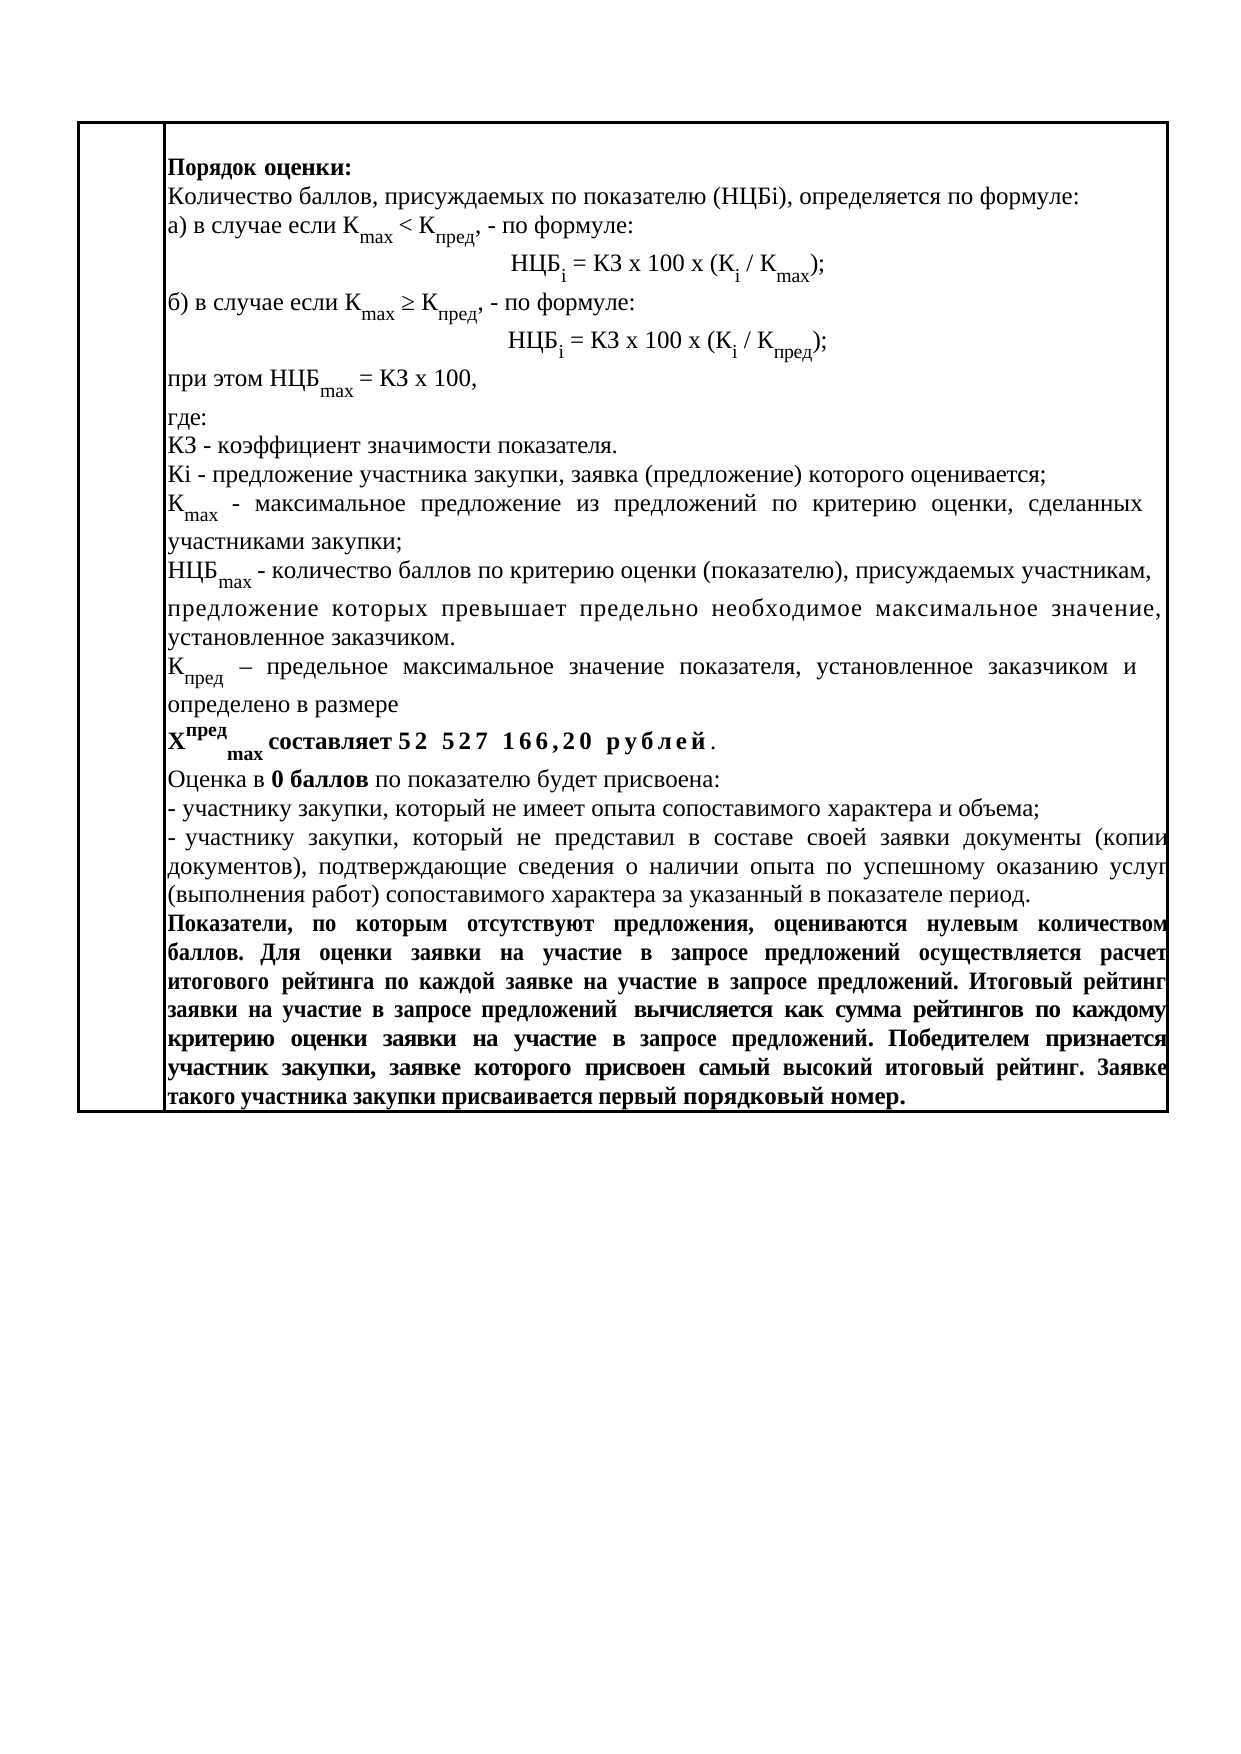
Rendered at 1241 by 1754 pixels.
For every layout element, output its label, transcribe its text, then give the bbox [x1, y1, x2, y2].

table_header [80, 124, 163, 1109]
table_header Порядок оценки: Количество баллов, присуждаемых по показателю (НЦБi), определяется по формуле: а) в случае если Кmax < Кпред, - по формуле: НЦБi = КЗ x 100 x (Кi / Кmax); б) в случае если Кmax ≥ Кпред, - по формуле: НЦБi = КЗ x 100 x (Кi / Кпред); при этом НЦБmax = КЗ x 100, где: КЗ - коэффициент значимости показателя. Кi - предложение участника закупки, заявка (предложение) которого оценивается; Кmax - максимальное предложение из предложений по критерию оценки, сделанных участниками закупки; НЦБmax - количество баллов по критерию оценки (показателю), присуждаемых участникам, предложение которых превышает предельно необходимое максимальное значение, установленное заказчиком. Кпред – предельное максимальное значение показателя, установленное заказчиком и определено в размере Хпредmax составляет 52 527 166,20 рублей. Оценка в 0 баллов по показателю будет присвоена: участнику закупки, который не имеет опыта сопоставимого характера и объема; участнику закупки, который не представил в составе своей заявки документы (копии документов), подтверждающие сведения о наличии опыта по успешному оказанию услуг (выполнения работ) сопоставимого характера за указанный в показателе период. Показатели, по которым отсутствуют предложения, оцениваются нулевым количеством баллов. Для оценки заявки на участие в запросе предложений осуществляется расчет итогового рейтинга по каждой заявке на участие в запросе предложений. Итоговый рейтинг заявки на участие в запросе предложений вычисляется как сумма рейтингов по каждому критерию оценки заявки на участие в запросе предложений. Победителем признается участник закупки, заявке которого присвоен самый высокий итоговый рейтинг. Заявке такого участника закупки присваивается первый порядковый номер. [166, 124, 1166, 1109]
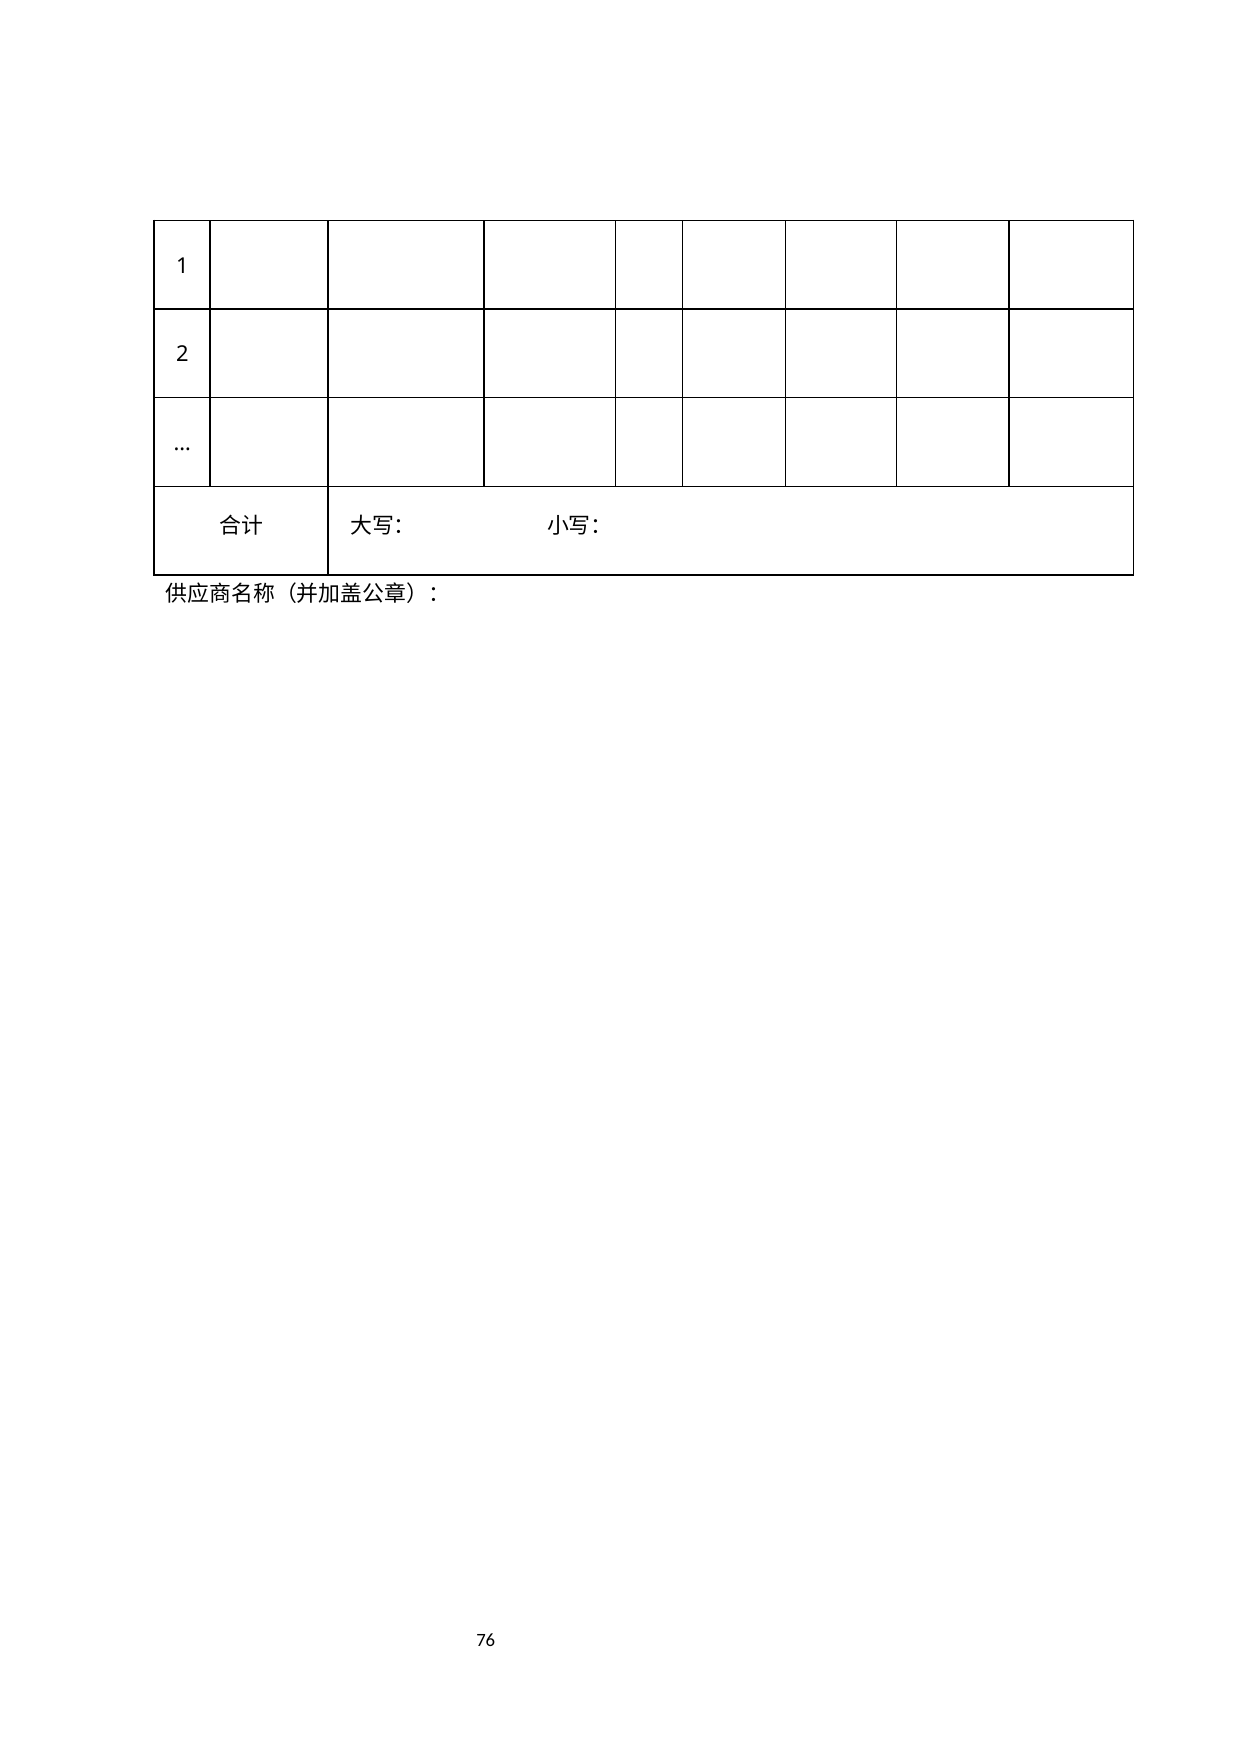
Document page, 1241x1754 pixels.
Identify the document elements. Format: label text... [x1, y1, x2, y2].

table_cell [897, 221, 1008, 308]
table_cell [683, 221, 785, 308]
table_cell [211, 398, 327, 486]
table_cell [329, 221, 483, 308]
table_cell [897, 310, 1008, 397]
table_cell [786, 221, 896, 308]
table_cell [786, 310, 896, 397]
table_cell [485, 221, 615, 308]
table_cell 1 [155, 221, 209, 308]
table_cell [211, 221, 327, 308]
table_cell [897, 398, 1008, 486]
table_cell [786, 398, 896, 486]
table_cell [1010, 310, 1133, 397]
table_cell … [155, 398, 209, 486]
table_cell [329, 398, 483, 486]
table_cell [683, 310, 785, 397]
table_cell [1010, 398, 1133, 486]
table_cell 大写： 小写： [329, 487, 1133, 574]
table_cell [616, 310, 682, 397]
table_cell [1010, 221, 1133, 308]
table_cell 合计 [155, 487, 327, 574]
text 供应商名称（并加盖公章）： [165, 576, 1087, 608]
table_cell [616, 398, 682, 486]
table_cell [683, 398, 785, 486]
table_cell [485, 310, 615, 397]
table_cell [329, 310, 483, 397]
table_cell [616, 221, 682, 308]
table_cell 2 [155, 310, 209, 397]
table_cell [485, 398, 615, 486]
table_cell [211, 310, 327, 397]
================================
== Task instructions ==
Only the text of the entries above is to be given again, exactly, with the pictures left out.

== Completed task ==
Rendered at 1241 by 1754 pixels.
For every layout element, output its label, transcribe its text, then give the bbox [x1, y1, x2, y2].

table_header [80, 124, 163, 1109]
table_header Порядок оценки: Количество баллов, присуждаемых по показателю (НЦБi), определяется по формуле: а) в случае если Кmax < Кпред, - по формуле: НЦБi = КЗ x 100 x (Кi / Кmax); б) в случае если Кmax ≥ Кпред, - по формуле: НЦБi = КЗ x 100 x (Кi / Кпред); при этом НЦБmax = КЗ x 100, где: КЗ - коэффициент значимости показателя. Кi - предложение участника закупки, заявка (предложение) которого оценивается; Кmax - максимальное предложение из предложений по критерию оценки, сделанных участниками закупки; НЦБmax - количество баллов по критерию оценки (показателю), присуждаемых участникам, предложение которых превышает предельно необходимое максимальное значение, установленное заказчиком. Кпред – предельное максимальное значение показателя, установленное заказчиком и определено в размере Хпредmax составляет 52 527 166,20 рублей. Оценка в 0 баллов по показателю будет присвоена: участнику закупки, который не имеет опыта сопоставимого характера и объема; участнику закупки, который не представил в составе своей заявки документы (копии документов), подтверждающие сведения о наличии опыта по успешному оказанию услуг (выполнения работ) сопоставимого характера за указанный в показателе период. Показатели, по которым отсутствуют предложения, оцениваются нулевым количеством баллов. Для оценки заявки на участие в запросе предложений осуществляется расчет итогового рейтинга по каждой заявке на участие в запросе предложений. Итоговый рейтинг заявки на участие в запросе предложений вычисляется как сумма рейтингов по каждому критерию оценки заявки на участие в запросе предложений. Победителем признается участник закупки, заявке которого присвоен самый высокий итоговый рейтинг. Заявке такого участника закупки присваивается первый порядковый номер. [166, 124, 1166, 1109]
Document page, 1241x1754 pixels.
Identify the document elements. Format: label text... [x1, y1, x2, y2].

table_cell [897, 221, 1008, 308]
table_cell [683, 221, 785, 308]
table_cell [211, 398, 327, 486]
table_cell [329, 221, 483, 308]
table_cell [897, 310, 1008, 397]
table_cell [786, 221, 896, 308]
table_cell [786, 310, 896, 397]
table_cell [485, 221, 615, 308]
table_cell 1 [155, 221, 209, 308]
table_cell [211, 221, 327, 308]
table_cell [897, 398, 1008, 486]
table_cell [786, 398, 896, 486]
table_cell [1010, 310, 1133, 397]
table_cell … [155, 398, 209, 486]
table_cell [329, 398, 483, 486]
table_cell [683, 310, 785, 397]
table_cell [1010, 398, 1133, 486]
table_cell 大写： 小写： [329, 487, 1133, 574]
table_cell [616, 310, 682, 397]
table_cell [1010, 221, 1133, 308]
table_cell 合计 [155, 487, 327, 574]
text 供应商名称（并加盖公章）： [165, 576, 1087, 608]
table_cell [616, 398, 682, 486]
table_cell [683, 398, 785, 486]
table_cell [485, 310, 615, 397]
table_cell [329, 310, 483, 397]
table_cell [616, 221, 682, 308]
table_cell 2 [155, 310, 209, 397]
table_cell [485, 398, 615, 486]
table_cell [211, 310, 327, 397]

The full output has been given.